Saturday, Dec 7, 2024 at 7:00pm
Palabre & Rite de passage // solo II
Bintou Dembélé
North American Premiere
Beginning with Palabre (“A space for speech dedicated to and catered for a community, a village or an assembly. To celebrate oneself, to show off, to mourn, to act with responsibility in the name of the I and/or the We.”) Bintou Dembélé invites Francophone thinkers and artists to collectively demonstrate the power of cultures from the peripheries. Filmmaker Alice Diop (Saint Omer), Mame-Fatou Niang, Director-Founder of the Center for Black European Studies and the Atlantic at Carnegie Mellon University, Audrey Célestine, Associate Professor of History at NYU, Mawogany (Afropunk – Paris) and others come together to find common strengths with New York’s marginalized communities.

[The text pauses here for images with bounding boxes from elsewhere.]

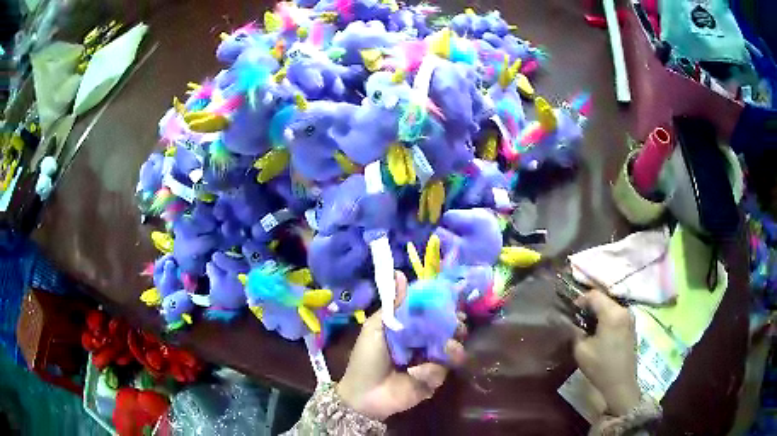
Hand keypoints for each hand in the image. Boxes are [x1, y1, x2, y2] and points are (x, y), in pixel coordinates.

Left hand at [337, 271, 466, 420]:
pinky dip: (431, 371)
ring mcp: (430, 362)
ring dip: (451, 347)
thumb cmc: (366, 358)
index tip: (455, 299)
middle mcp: (424, 343)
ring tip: (446, 347)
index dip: (444, 306)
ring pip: (453, 350)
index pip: (433, 313)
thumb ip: (392, 305)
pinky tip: (416, 373)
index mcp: (410, 328)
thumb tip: (399, 273)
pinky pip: (442, 371)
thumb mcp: (376, 328)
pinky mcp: (433, 381)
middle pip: (449, 330)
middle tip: (458, 324)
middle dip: (456, 326)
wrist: (363, 393)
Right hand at [573, 289, 640, 415]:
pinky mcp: (632, 328)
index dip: (580, 300)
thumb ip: (575, 331)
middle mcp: (624, 311)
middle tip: (577, 319)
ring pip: (611, 307)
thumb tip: (571, 322)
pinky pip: (617, 316)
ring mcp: (630, 319)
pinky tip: (599, 333)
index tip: (571, 311)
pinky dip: (607, 319)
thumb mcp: (581, 350)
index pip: (594, 295)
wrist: (620, 384)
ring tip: (587, 326)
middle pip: (604, 299)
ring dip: (599, 313)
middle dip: (590, 306)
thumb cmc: (600, 366)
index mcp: (612, 313)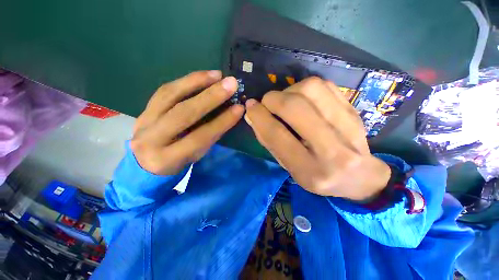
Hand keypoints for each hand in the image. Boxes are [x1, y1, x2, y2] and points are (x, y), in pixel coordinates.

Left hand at [130, 70, 243, 174]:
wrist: (145, 163)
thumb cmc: (177, 162)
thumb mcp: (195, 156)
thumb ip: (210, 137)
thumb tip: (228, 115)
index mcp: (168, 159)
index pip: (199, 137)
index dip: (221, 122)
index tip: (239, 109)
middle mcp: (151, 139)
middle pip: (183, 113)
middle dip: (210, 97)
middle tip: (230, 84)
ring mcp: (143, 121)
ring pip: (169, 95)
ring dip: (196, 82)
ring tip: (216, 75)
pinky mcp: (143, 109)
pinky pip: (164, 91)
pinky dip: (185, 81)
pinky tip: (201, 76)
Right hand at [244, 77, 390, 201]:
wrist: (359, 176)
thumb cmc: (317, 175)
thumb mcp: (289, 167)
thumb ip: (269, 141)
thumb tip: (252, 115)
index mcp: (310, 169)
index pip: (277, 135)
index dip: (259, 116)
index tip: (250, 107)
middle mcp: (331, 149)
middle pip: (294, 108)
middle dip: (272, 99)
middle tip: (267, 103)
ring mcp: (348, 126)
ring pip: (310, 89)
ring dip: (288, 91)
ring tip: (285, 101)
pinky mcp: (354, 110)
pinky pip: (324, 85)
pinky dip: (305, 87)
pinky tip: (302, 98)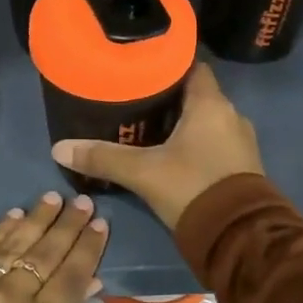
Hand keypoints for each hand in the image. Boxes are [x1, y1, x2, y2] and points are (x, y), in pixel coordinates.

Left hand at [0, 191, 108, 302]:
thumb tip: (89, 281)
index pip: (71, 275)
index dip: (88, 248)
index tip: (100, 224)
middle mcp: (9, 298)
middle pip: (45, 253)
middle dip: (67, 225)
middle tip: (83, 203)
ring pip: (12, 244)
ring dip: (36, 219)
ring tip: (53, 199)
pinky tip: (14, 216)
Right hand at [51, 63, 263, 229]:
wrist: (240, 238)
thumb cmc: (192, 188)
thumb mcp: (143, 172)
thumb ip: (103, 157)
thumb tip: (59, 148)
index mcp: (211, 103)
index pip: (193, 67)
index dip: (169, 64)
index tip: (143, 68)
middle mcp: (231, 114)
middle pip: (196, 94)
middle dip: (169, 97)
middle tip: (135, 100)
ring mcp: (241, 141)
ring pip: (207, 120)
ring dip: (183, 122)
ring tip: (149, 127)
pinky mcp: (244, 165)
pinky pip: (216, 141)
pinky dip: (196, 142)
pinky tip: (172, 153)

Each day culminates in Dembélé’s work Rite de passage // solo II, devised for the dancer Michel “Meech” Onomo and drawing on both artists’ background in hip-hop performance. Developed during a residency at Rome’s Villa Medici, this piece investigates ritual space as a site of body memory, and asks what form a “maroon dance” might take today.
Bintou Dembélé:
Bintou Dembélé is a prominent figure in France’s hip-hop scene, known for her dynamic career as a dancer, choreographer. The first AfroQueer choreographer hired by the Paris Opera—for her groundbreaking reinterpretation of Rameau’s Les Indes galantes, created with Clément Cogitore in 2019 and the conductor Léonardo Garcia Alarçon —she has collaborated throughout her career with renowned artists such as Denis Darzacq or MC Solaar, exploring themes of cultural memory, colonial history, and reappropriation in her choreographic works.
In 2002, Dembélé founded her own structure, Rualité, which has produced six acclaimed productions, blending elements from dance, music, and visual arts. Dembélé has also engaged in academic collaborations and is sought after as a speaker on her artistic approach. She holds associate artist positions at Ateliers Médicis, Carnegie-Mellon University (CBESA), and UChicago (Black Baroque).